╭─ TEXTO DEL EJERCICIO

Como saben, y si no lo saben pues entérense, “esta tierra inocente y hermosa/ que ha debido a Bolívar su nombre” tal como reza el himno nacional, posee múltiples pisos ecológicos que ha llevado a los naturalistas y demás estudiosos del planeta a catalogar a Bolivia como uno de los 25 países con mayor diversidad biológica. Tenemos prácticamente todos los climas y microclimas (qué será eso pero suena bonito) salvo el costeño por nuestra condición de mediterraneidad; pero bueno, nos la apañamos yendo a lagos y ríos a retozar en sus playas aunque sin olas dónde cabalgar. Algo es algo.
Así es, damas y caballeros, en esta tierra crece de todo, desde helechos arbolados de la era de los dinosaurios (los neozelandeses se creen que tienen la exclusividad) hasta bromelias gigantes que florecen cada cien años prácticamente a cinco mil metros de altura, cerca pero muy cerca del cielo. En esta “tierra feraz y bendecida” son incalculables los dones que nos prodiga la madre naturaleza. El otro día, por ejemplo, me devoré de una pasada un interesante catálogo de frutos silvestres que crecen en el Bosque Seco Chiquitano -un particular ecosistema ubicado en las llanuras orientales-, que de seco no parece tener nada ya que descubrí maravillado que allí se daban casi un centenar de inverosímiles frutos comestibles, de formas y tamaños que desafían la imaginación. Y no he hablado de la Amazonia, que el intentar citar sus especies vegetales sería como querer contar las estrellas. Si existe el huerto del Edén, seguro que anda escondido por estas latitudes, unos grados más, unos grados menos.
Pero volvamos a nuestros valles queridos, sitios donde corren la leche y la miel a semejanza de las historias bíblicas. Dicen las crónicas antiguas que cuando Francisco Pizarro arribó a inmediaciones de Cajamarca, el inca Atahuallpa le envió un precioso regalo como señal de bienvenida: una canasta de unos frutos alargados como si fueran las vainas de habas enormes (eso habrán pensado los conquistadores, más familiarizados con tales legumbres), que en su interior escondían unas aterciopeladas golosinas. Eso es lo que cabalmente significa “pakay” en quechua, como acción de ocultar o esconder.
El pacay (pacae, guaba, inga, guama) fue cultivo muy apreciado por los pueblos precolombinos asentados a lo largo de la geografía peruana, de ahí se expandió a los territorios vecinos, sin duda. Así que no hay mucho misterio en que haya llegado a los valles interandinos de Bolivia, siendo Cochabamba una de las regiones donde mejor se adaptó. El pacay es una leguminosa, pariente bastante cercano de las habas, del garbanzo, de la soya, aunque estas sean herbáceas, así como del algarrobo y el tamarindo, dos especies arbóreas más afines.

╰─
╭─ DATOS DE ORIGEN

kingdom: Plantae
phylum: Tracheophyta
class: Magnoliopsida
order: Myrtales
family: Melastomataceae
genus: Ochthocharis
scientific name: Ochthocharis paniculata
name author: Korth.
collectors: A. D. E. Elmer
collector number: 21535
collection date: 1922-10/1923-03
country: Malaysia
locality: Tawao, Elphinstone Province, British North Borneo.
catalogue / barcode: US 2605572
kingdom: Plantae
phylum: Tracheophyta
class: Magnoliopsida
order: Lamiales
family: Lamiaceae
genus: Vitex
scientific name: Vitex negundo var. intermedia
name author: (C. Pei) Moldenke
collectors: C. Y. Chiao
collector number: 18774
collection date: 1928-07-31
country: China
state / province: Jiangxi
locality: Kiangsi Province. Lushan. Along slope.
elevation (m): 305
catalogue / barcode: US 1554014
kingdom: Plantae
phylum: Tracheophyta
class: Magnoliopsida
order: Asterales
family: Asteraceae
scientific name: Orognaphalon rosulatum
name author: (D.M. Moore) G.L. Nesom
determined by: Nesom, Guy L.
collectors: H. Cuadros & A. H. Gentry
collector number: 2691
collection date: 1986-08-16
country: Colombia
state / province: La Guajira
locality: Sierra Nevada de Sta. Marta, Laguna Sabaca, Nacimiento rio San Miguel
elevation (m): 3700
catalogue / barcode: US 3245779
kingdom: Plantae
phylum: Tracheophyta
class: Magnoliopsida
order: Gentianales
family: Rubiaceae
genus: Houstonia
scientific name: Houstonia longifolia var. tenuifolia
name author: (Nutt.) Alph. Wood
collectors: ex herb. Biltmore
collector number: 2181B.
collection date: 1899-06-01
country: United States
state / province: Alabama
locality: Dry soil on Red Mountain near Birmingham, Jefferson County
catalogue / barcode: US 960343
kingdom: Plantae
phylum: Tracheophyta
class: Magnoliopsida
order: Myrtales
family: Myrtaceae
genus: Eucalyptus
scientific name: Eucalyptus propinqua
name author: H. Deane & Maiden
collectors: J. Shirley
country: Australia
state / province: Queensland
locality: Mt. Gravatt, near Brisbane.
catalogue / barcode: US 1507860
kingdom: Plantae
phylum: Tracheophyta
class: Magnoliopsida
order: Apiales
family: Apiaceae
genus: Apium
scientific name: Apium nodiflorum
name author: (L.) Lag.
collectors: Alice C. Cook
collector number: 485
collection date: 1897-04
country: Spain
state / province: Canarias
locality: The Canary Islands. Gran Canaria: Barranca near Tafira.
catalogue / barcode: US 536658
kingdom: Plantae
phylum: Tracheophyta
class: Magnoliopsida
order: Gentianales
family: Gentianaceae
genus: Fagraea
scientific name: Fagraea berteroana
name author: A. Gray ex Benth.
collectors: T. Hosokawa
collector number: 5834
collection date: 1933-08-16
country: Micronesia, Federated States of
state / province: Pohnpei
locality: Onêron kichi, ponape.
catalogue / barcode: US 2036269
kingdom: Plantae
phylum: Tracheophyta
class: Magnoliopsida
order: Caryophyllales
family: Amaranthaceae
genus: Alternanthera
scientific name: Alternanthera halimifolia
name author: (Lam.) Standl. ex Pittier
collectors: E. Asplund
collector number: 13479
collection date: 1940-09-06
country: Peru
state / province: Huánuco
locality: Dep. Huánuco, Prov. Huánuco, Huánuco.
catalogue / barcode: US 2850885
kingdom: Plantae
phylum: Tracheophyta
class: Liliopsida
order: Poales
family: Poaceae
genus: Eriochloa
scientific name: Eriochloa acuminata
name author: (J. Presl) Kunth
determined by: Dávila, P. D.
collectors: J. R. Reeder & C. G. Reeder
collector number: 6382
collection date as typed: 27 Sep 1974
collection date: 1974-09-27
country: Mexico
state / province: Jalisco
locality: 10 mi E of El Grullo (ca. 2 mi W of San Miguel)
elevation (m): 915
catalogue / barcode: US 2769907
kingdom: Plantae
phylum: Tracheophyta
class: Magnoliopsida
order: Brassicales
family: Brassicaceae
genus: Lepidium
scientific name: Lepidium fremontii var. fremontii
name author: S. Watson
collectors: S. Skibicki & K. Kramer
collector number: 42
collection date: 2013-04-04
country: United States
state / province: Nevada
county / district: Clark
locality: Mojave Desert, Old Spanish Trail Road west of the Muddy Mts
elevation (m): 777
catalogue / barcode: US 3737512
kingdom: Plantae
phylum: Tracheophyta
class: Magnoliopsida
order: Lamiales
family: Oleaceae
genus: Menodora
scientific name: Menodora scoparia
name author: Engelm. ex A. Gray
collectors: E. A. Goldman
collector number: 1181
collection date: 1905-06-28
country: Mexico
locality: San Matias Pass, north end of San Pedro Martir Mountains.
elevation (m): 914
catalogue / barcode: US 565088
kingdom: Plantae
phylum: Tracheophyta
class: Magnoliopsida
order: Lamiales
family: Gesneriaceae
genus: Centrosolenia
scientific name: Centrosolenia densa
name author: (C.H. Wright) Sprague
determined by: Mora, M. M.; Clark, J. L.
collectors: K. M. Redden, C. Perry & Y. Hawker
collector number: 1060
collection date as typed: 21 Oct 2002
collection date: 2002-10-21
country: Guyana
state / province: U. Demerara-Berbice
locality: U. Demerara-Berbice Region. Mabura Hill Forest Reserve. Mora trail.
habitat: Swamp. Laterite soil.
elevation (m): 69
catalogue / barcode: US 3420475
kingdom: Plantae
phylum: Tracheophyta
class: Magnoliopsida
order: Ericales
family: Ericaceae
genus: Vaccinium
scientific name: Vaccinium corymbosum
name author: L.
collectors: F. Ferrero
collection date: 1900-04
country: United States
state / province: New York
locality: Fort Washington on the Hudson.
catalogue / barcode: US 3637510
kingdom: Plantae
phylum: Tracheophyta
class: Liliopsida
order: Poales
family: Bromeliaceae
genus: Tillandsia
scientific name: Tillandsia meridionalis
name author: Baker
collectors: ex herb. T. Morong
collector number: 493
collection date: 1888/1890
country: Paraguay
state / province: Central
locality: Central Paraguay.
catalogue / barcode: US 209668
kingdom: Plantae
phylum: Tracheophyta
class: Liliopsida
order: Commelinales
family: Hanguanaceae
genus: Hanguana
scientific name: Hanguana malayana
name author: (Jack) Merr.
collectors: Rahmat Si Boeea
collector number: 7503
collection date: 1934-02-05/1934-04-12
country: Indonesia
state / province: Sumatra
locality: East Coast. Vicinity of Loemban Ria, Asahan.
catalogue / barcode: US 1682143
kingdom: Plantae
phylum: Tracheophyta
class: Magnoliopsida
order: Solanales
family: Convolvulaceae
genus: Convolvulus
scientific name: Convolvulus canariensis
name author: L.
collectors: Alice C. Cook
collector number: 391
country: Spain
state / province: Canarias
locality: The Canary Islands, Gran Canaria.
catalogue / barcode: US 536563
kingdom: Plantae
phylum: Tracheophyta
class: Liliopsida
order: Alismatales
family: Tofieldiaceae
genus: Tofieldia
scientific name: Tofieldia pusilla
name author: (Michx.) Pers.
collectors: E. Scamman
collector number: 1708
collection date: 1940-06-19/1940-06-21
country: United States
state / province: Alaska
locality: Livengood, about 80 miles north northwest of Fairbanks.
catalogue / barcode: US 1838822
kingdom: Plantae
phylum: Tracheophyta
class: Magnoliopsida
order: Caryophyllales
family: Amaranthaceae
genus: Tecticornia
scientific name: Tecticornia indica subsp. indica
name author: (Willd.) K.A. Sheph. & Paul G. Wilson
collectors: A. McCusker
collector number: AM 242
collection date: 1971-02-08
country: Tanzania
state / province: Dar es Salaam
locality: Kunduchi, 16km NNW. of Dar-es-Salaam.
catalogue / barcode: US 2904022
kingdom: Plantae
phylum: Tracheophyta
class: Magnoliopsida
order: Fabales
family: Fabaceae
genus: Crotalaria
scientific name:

╰─

▶ _OBJETIVO DEL EJERCICIO_:
Indique si cada afirmación concuerda con el texto sobre el pacay y la diversidad biológica de Bolivia; responda sí o no y cite literalmente las palabras del texto que lo determinan. (a) Bolivia carece del clima costeño debido a su mediterraneidad. (b) En el Bosque Seco Chiquitano se dan más de doscientos frutos comestibles. (c) El pacay es una leguminosa. Los registros no guardan relación alguna con el texto.

▶ _TAREA RESUELTA_:
(a) Sí: «salvo el costeño por nuestra condición de mediterraneidad».
(b) No: «allí se daban casi un centenar de inverosímiles frutos comestibles».
(c) Sí: «El pacay es una leguminosa».